With the new speedway season less than a month away, work has begun on transforming Swindon Stadium.
The development work will take place in two stages with the speedway track ready for mid-April and the greyhound track in situ by mid-May.
Peter Geeves, General Manager said “We are working within the restriction of time available on the arena of this busy Stadium, so it makes it a bit more complicated and takes longer. We will be able to prepare the new greyhound bend in advance, so that the changeover will be days, rather than weeks. I am obviously delighted that we have started work and look forward to completing the new Stadium with some very smart new customer and race facilities”
The work will see both the greyhound and speedway circuits reduced in size. Stadia UK director Bill Glass said: “It will be a smaller circuit but it will still be a decent run to the bend with the 480m start being where the current 509m traps are and the winning line moving back up the straight.”
With the new racing circuit in place, work will begin on demolishing the old grandstand. The new building has already been constructed and will be delivered, in sections, by road.
This year’s 73rd British Bred Two Year Old Produce Stakes will be the last competition staged on the old Swindon circuit.
In the coming months, regulars will see the old grandstand demolished to be replaced by a new building and work is nearly completed on the racing circuit. It will see the two straights reduced in length and the rarely used 509 metre distance will disappear.
It is hoped that the track will continue to operate from a course of 480 metres as a standard (from the old 509 position), and potentially keeping the winning line in situ.
Stadia UK Director Bill Glass said: “Josh and his team have made an excellent job of the new bends and everything is progressing as we would hope. It didn’t seem a sensible move to run the Produce Stakes and any trials associated with it, at the same time as accommodating all the graded runners with trials.
“We are currently confirming the race distances and expect to be able to announce the schedule for the switch to the new circuit within the next few days.”
The £15,000 to winner Produce Stakes gets underway on Saturday July 13 with a eliminator trial session to reduce the first round to 72 entries – if required on Tuesday July 9. The event concludes on Saturday July 27 which suggests a changeover date sometime in August
The British Greyhound Breeders Forum committee are considering options to attract more entries for Swindon’s Two Year Old Produce Stakes.
This year’s event will see just 48 of a scheduled 72 runners go to traps for the first round.
New BGBF chairman Liz Mort said: “Such a shame the entry is so small – the prize money is excellent and it is easy to enter, so long as the Breeder registers the litter at the litter entry stage! That is where some of the problems lie, I feel, and it may be we need to look into simplifying or altering the entry system!

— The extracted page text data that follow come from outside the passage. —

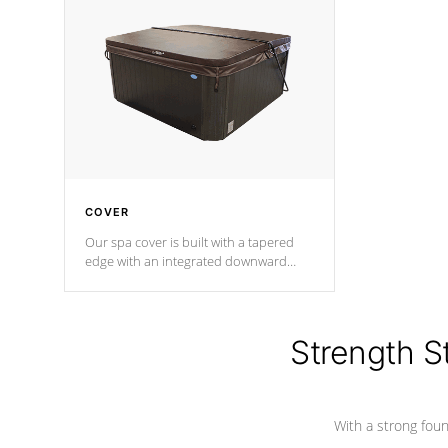
insulation does not block passage to
maintain wa
the spa allowing for the highest R
rating.
*Optional F
COVER
Our spa cover is built with a tapered
edge with an integrated downward
angle from the center, this prevents
precipitation from pooling on the
cover preventing mold or mildew. The
Hydro-Armor cover is made from 100%
Strength S
marine-grade with a vinyl top, filled and
supported by 18-gauge steel C-
Channel beams.
With a strong found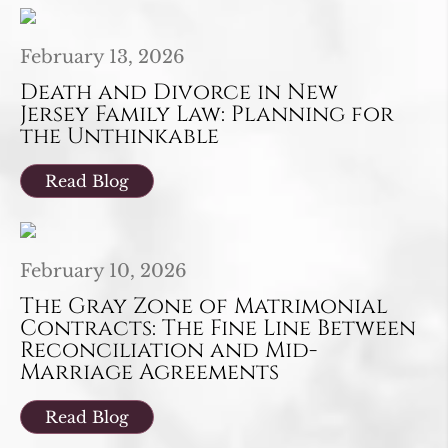
February 13, 2026
Death and Divorce in New
Jersey Family Law: Planning for
the Unthinkable
Read Blog
February 10, 2026
The Gray Zone of Matrimonial
Contracts: The Fine Line Between
Reconciliation and Mid-
Marriage Agreements
Read Blog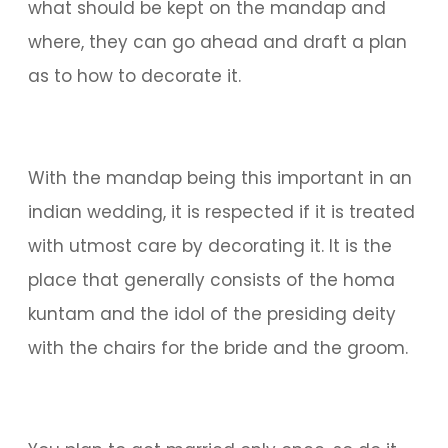
what should be kept on the mandap and
where, they can go ahead and draft a plan
as to how to decorate it.
With the mandap being this important in an
indian wedding, it is respected if it is treated
with utmost care by decorating it. It is the
place that generally consists of the homa
kuntam and the idol of the presiding deity
with the chairs for the bride and the groom.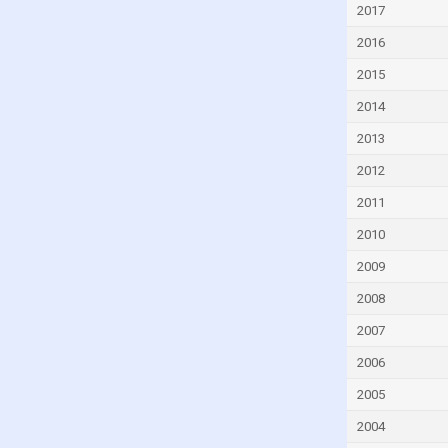
2017
Czech Republic
2016
Denmark
Djibouti
2015
Dominica
2014
Dominican Republic
2013
Ecuador
2012
Egypt
2011
El Salvador
2010
Equatorial Guinea
2009
Eritrea
2008
Estonia
2007
Eswatini
2006
Ethiopia
2005
Faroe Islands
2004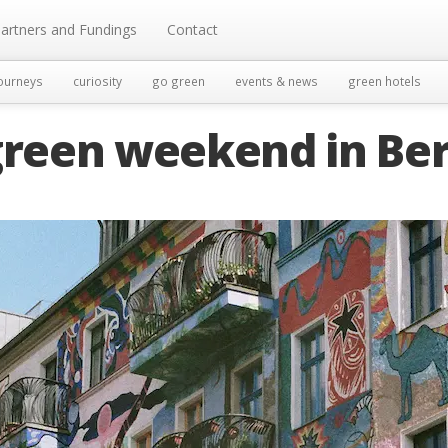
artners and Fundings
Contact
ourneys
curiosity
go green
events & news
green hotels
green weekend in Ber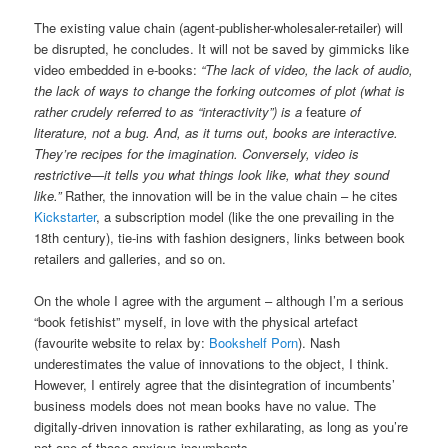
The existing value chain (agent-publisher-wholesaler-retailer) will
be disrupted, he concludes. It will not be saved by gimmicks like
video embedded in e-books:
“The lack of video, the lack of audio,
the lack of ways to change the forking outcomes of plot (what is
rather crudely referred to as “interactivity”) is a
feature
of
literature, not a bug. And, as it turns out, books are interactive.
They’re recipes for the imagination. Conversely, video is
restrictive—it tells you what things look like, what they sound
like.”
Rather, the innovation will be in the value chain – he cites
Kickstarter
, a subscription model (like the one prevailing in the
18th century), tie-ins with fashion designers, links between book
retailers and galleries, and so on.
On the whole I agree with the argument – although I’m a serious
“book fetishist” myself, in love with the physical artefact
(favourite website to relax by:
Bookshelf Porn
). Nash
underestimates the value of innovations to the object, I think.
However, I entirely agree that the disintegration of incumbents’
business models does not mean books have no value. The
digitally-driven innovation is rather exhilarating, as long as you’re
not one of those anxious incumbents.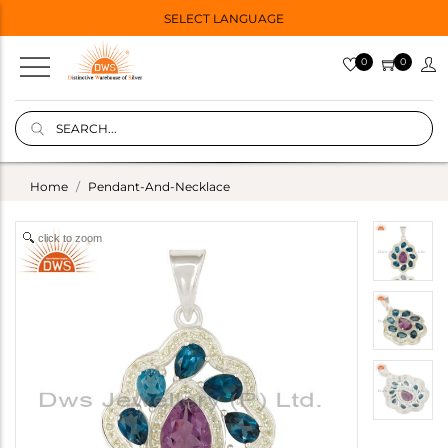
SELECT LANGUAGE
0
0
Home
Pendant-And-Necklace
click to zoom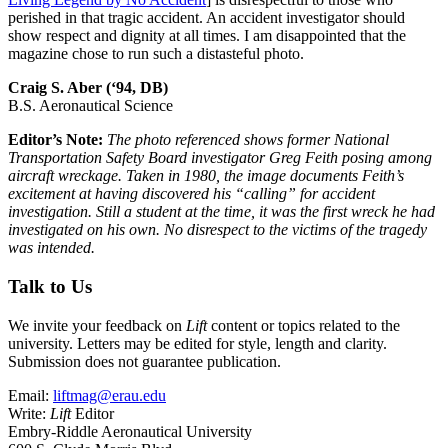
perished in that tragic accident. An accident investigator should
show respect and dignity at all times. I am disappointed that the
magazine chose to run such a distasteful photo.
Craig S. Aber (‘94, DB)
B.S. Aeronautical Science
Editor’s Note:
The photo referenced shows former National
Transportation Safety Board investigator Greg Feith posing among
aircraft wreckage. Taken in 1980, the image documents Feith’s
excitement at having discovered his “calling” for accident
investigation. Still a student at the time, it was the first wreck he had
investigated on his own. No disrespect to the victims of the tragedy
was intended.
Talk to Us
We invite your feedback on
Lift
content or topics related to the
university. Letters may be edited for style, length and clarity.
Submission does not guarantee publication.
Email:
liftmag@erau.edu
Write:
Lift
Editor
Embry-Riddle Aeronautical University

“There were around 240 British Bred litters whelped in 2017 – to have so very few individual entries out of them – which include multiple entries from some litters – is sad. I am sure that within those 48 entries there are some excellent dogs that we will be proud to say are British Bred, but I don’t believe that out of those 240 litters there were only 48 pups that were worth entering!
“For goodness’ sake, £2,000 to the Breeder of the winner – on top of the £15,000 plus Trophy! Why would you not enter?”
Trainer Liz McNair and the KSS Syndicate are responsible for four of the field for Saturday’s £15,000 final of Swindon’s 73rd British Bred Produce Stakes after landing both of the Monday semi-finals at the Wiltshire circuit, writes Phil Donaldson of the Racing Post.
With six runners from two home-bred litters spread evenly among the two qualifying races, at one point the Central Park-based trainer threatened total domination as King Cash (28.69sec) led home litter-brother King Dylan by three lengths in the first semi-final, with kennelmate Queen Cher a head behind in third and also making the 480m decider.
However, while McNair’s well supported 4-6 favourite King Sheeran was soon in charge of the second qualifier, his kennelmate and second favourite King Lennon was unable to negotiate the corner cleanly from trap one and moved off into trouble – which involved all the other runners except Angie Kibble’s 50-1 outsider Waki Racer, who turned second.
The event then turned into a procession, with Derby semi-finalist King Sheeran clocking a rapid 28.32sec as he came home almost 12 lengths clear of Kibble’s runner who just held on for second, while a scrum for places saw John Mullins’ Saving Face take third, a short-head behind the runner-up and just a head in front of the running-on King Lennon.
The draw for the final sees King Cash retain the stripes of trap six, with his litter-brother and fellow unbeaten finalist King Sheeran on his immediate left in five.
British Bred Produce Stakes final. Swindon Saturday: 27th July 2019:::::
1 Waki Racer, 2 King Dylan, 3 Queen Cher, 4 Saving Face, 5 King Sheeran (w), 6 King Cash (w).